Con esto quiero decir que si nos encallecemos el pellejo, lo más probable es que dejen de tratarnos con superioridad o displicencia, porque el servilismo que buscaban en nosotr@s no aparece por ningún lado. ¿Significa esto que tenemos que ir por la vida como si nada importase y estuviésemos por encima del bien y del mal? No. Significa que es importante analizar de quién viene ese trato y darle la relevancia que se merece.

 

¿Por qué haría huelga?

Por el reconocimiento del trabajo doméstico.
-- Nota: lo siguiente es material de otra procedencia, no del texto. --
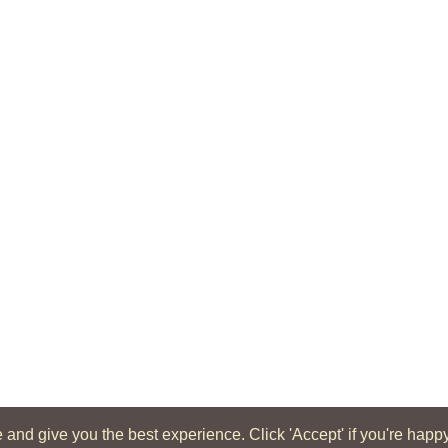
d give you the best experience. Click 'Accept' if you're happy wi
Estoy especialmente de acuerdo con la huelga de cuidados. He visto a mi madre criar a cuatro hijos, cuidar a enfermos, lavarnos, secarnos, darnos de comer… siendo su remuneración el vernos crecer sanos. La invisibilidad del trabajo doméstico existe porque no contribuye al PIB, no hay indicador económico que cuantifique lo que los cuidados generan para el Estado del Bienestar. Por eso considero que esta huelga ayuda a visibilizar a un colectivo que está generalmente recluido entre cuatro paredes y carece de espacios de reivindicación.

 

Porque hombres y mujeres somos diferentes.
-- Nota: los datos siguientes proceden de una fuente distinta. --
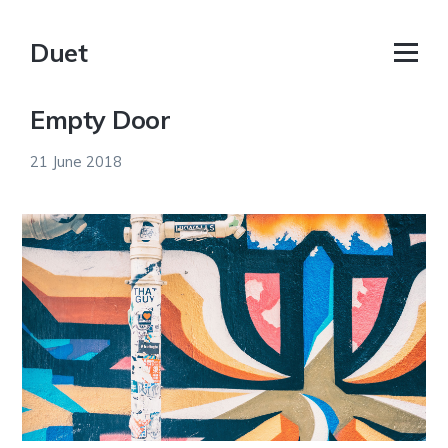
Duet
Empty Door
21 June 2018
Creo que esta huelga no defiende la igualdad de género. O, al menos, que la denominación está mal escogida. ¿’Igualdad de género’? A mi juicio, hombres y mujeres no son, ni serán nunca, iguales. Por eso también creo que la legislación tiene que amparar a ambos, hombres y mujeres, en aquellos espacios donde sus derechos se vean amenazados por ser, en ese espacio, ‘el sexo débil’. Billy Elliot deseando bailar era sexo débil, un hombre que sueñe con dedicarse a la natación sincronizada es sexo débil, un comercial en una empresa de productos para el cuidado facial femenino es sexo débil. Lo bonito del movimiento feminista es que eleva esas diferencias de la mujer a cualidades, las hace fuertes y grita: “¡Eh! ¡Soy diferente, pero no peor!”.

 

Porque no me gusta el reduccionismo.

‘Feminazis’, ‘machistas encubiertas’, ‘extremistas’… las hay, seguro. Pero las campañas de desinformación, las redes sociales, los contertulios de los programas de televisión… están contribuyendo a meter a todas las feministas en el mismo saco. Y, creo, esto demuestra que nuestra  altura democrática no es tan alta como pensamos, porque seguimos asociando una huelga con la subversión, los disturbios y la paralización de un país, no como un derecho que ayuda a dar voz a las demandas de un colectivo. A algunos les podrá parecer una manera errónea de exigir derechos, pero ahí está y hay que respetarla. El simple hecho de que seamos capaces de vivir una jornada tan reivindicativa y con tanto peso social sin enfrentamientos nos da puntos como país y como ciudadanos.

 

Llegados a este párrafo, solo me queda decir que me encantan las dudas, las vacilaciones, las incongruencias, porque me hacen sentir más carne y más hueso y menos replicante de Ridley Scott. Es ahora, después de mil setecientas veintiocho palabras, cuando caigo por fin en la cuenta de lo que había venido a decir aquí: que está guay titubear, que nadie es coherente y que Bohemian Rapsody es un poco ñoña, pero las escenas musicales son lo más.